- Нет, нет, нет и нет! Этот материал в газету не пойдёт - это моё последнее слово. Окончательное! Фактическое! - Евгений Александрович даже из-за стола привстал и кулаком по нему ударил так, что кружка с остывшим уже чаем подскочила и едва не опрокинулась.
            А Кумаршин молчал, вертел в руке свою трость, смотрел Швецу прямо в лицо, не отводя глаз, и лишь по дёргающимся желвакам можно было понять, что и он вот-вот взорвётся.
            - Когда вы пригласили меня на работу, то обещали, что всё написанное мной пойдёт в вашу газету… - медленно цедя слова, произнёс он.
            - Сейчас времена не те, Кумаршин. Ты от жизни отстал. Ты и теперь, как на войне - готов вперёд переть, грудью на амбразуру, а этого сейчас не любят. Тише едешь - дальше будешь.
            - Мы не едем! - вспыхнул Валерий. - Мы на месте стоим! А ещё вернее: назад пятимся! Отступаем!!! Это позор!
            - Материал твой не пойдёт, я сказал! - аж в горле пересохло, а чай ледяной уже. - Что тебе дался этот твой Хамзаев? Ну, возвращался рано утром. Ну, заснул за рулём. Ну, впечатался в дерево! И что?! Несчастный случай!
            - Это не несчастный случай! Мы встречались накануне, и он мне сказал…
            - Это я уже слышал! И неважно, что он тебе сказал. И неважно, что случилось на самом деле. Это не нашего ума дело, понимаешь? Что тебе неймётся всё? Живи спокойно, работай, расти сына! Не лезь в пекло!

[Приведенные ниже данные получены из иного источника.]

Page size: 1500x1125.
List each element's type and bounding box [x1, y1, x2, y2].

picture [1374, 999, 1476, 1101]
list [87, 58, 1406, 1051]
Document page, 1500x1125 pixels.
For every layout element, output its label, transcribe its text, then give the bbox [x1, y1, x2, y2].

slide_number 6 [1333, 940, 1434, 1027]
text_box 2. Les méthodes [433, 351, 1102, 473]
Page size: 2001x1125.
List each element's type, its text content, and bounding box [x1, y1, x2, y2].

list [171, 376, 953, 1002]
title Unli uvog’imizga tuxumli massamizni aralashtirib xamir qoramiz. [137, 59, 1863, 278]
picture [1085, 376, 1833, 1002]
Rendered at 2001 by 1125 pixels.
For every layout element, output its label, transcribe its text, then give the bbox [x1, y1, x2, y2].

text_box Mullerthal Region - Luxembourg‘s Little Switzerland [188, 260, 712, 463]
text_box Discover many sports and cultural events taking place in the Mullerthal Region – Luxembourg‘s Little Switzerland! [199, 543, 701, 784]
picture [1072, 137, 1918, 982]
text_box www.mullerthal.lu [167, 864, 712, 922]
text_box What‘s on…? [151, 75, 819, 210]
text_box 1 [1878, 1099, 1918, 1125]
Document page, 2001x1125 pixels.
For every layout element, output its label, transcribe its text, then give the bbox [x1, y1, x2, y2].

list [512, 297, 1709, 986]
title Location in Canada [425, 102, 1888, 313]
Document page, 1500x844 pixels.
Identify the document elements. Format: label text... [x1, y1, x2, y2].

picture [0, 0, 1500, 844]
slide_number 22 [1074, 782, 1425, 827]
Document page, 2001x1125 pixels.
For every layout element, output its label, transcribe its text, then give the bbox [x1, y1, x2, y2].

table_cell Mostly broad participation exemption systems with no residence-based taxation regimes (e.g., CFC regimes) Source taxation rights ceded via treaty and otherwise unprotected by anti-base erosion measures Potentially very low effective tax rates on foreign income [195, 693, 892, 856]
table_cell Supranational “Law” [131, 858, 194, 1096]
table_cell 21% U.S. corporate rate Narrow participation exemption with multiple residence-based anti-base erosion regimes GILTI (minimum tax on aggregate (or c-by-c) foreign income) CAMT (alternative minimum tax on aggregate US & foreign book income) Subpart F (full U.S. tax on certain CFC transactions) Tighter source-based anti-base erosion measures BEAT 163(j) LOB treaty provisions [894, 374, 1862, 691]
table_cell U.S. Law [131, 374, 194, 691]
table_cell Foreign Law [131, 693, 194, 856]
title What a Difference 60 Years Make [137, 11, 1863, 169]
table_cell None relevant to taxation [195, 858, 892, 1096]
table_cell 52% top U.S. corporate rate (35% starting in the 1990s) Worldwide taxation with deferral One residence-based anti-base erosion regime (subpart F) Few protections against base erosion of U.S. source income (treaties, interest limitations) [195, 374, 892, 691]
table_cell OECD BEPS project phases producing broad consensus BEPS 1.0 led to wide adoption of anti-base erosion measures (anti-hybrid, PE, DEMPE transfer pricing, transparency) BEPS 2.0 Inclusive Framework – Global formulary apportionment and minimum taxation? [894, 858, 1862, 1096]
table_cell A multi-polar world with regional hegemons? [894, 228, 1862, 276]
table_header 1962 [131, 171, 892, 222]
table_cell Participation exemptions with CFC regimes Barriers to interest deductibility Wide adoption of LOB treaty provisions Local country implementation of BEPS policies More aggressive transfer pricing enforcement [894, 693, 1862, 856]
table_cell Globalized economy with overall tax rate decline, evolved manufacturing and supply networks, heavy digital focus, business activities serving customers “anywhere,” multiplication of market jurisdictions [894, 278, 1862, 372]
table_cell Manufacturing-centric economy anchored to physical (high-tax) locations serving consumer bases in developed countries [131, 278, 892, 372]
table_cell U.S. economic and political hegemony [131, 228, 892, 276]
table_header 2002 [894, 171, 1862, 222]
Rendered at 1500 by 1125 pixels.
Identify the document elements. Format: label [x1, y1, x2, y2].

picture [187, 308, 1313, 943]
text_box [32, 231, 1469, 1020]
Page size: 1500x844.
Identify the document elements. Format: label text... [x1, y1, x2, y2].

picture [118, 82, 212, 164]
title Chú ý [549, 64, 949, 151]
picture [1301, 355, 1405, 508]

            Евгению Александровичу казалось, что он говорит в высшей степени убедительно, но Кумаршин точно не слышал его и оставался глух к голосу разума.
            - Не наше дело? Растить сына? Мне, Евгений Александрович, очень не хочется, чтобы мой сын через несколько лет лежал в тех же окопах, что я двенадцать лет тому назад! Так что это - моё дело. Тем более, что Руслан был моим другом. Я ему жизнью обязан.
            Нет, не понимает человек доводов здравого рассудка. И что талдычит? Будто бы Швец сам того не понимает… Утомил, чёрт… Всю плешь проел… Как будто без него проблем мало! И так трясёшься, как бы чего лишнего не пропустить, не сказать, чтобы не сместили с должности редактора, а тут ещё некоторые борцы за справедливость на больную мозоль давят…
            - Плетью обуха не перешибёшь, Кумаршин. К тому же у тебя нет никаких фактов. Не спорь! Тенденции, подозрения, догадки, гипотезы - это всё сотрясание воздуха. Даже если ты прав, ничего не добьёшься.
            - А если бы я вам принёс неопровержимые факты? - спросил Валерий.
            Тогда бы тем более не напечатал! Ещё такой головной боли не хватало! Тогда точно - прощай, насиженное кресло!
            - А ты принеси сначала!
            - Я предложу свою статью в другие газеты.
            - Пожалуйста. Тогда это будут их проблемы и твои. Я не возражаю. Только прежде подумай, стоит ли лезть на рожон.
            Кумаршин поднялся, усмехнулся:
            - Эк вас напугали-то, Евгений Александрович! И чем? Ведь не убьют вас, не посадят в тюрьму, не лишат имущества… Ну, с места снимут. А вы уж и дрожите! Как же мало оказалось надо, чтобы заставить вас шагать строем… И не только вас…
            - Много ты понимаешь! - вконец рассердился Швец. - Да, я не хочу терять этого места. Ты прав! Только ты забыл об одном подумать: вот, снимут меня, а кого поставят? Какую-нибудь конченую гниду! При которой и тех немногих поблажек, которые позволяю я, не будет!
            - Поэтому надо доходить до её уровня?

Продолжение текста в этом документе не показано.